• Data shown:
%%

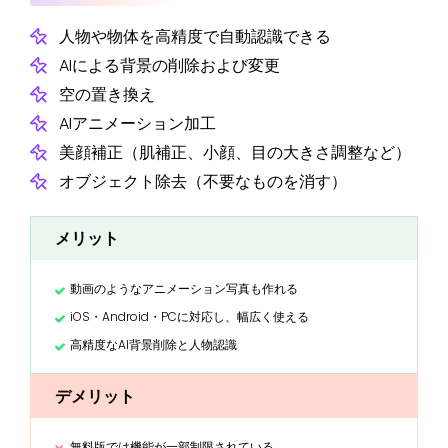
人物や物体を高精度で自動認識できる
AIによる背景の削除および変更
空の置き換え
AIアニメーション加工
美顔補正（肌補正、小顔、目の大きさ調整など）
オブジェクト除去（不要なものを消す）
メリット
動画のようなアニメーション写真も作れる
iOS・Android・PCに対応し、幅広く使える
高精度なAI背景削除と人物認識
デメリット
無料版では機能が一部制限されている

%%
%%

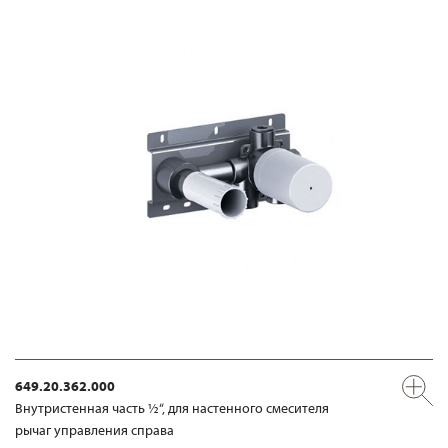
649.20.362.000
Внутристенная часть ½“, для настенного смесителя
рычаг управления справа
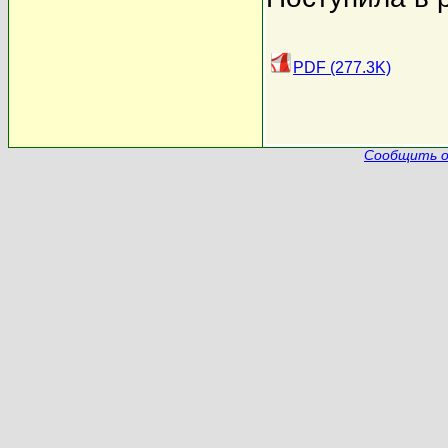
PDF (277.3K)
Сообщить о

%%

• Brief: Pick out each line in the items that contains the word "часть" and copy it in full.

• Your solution:
Внутристенная часть ½“, для настенного смесителя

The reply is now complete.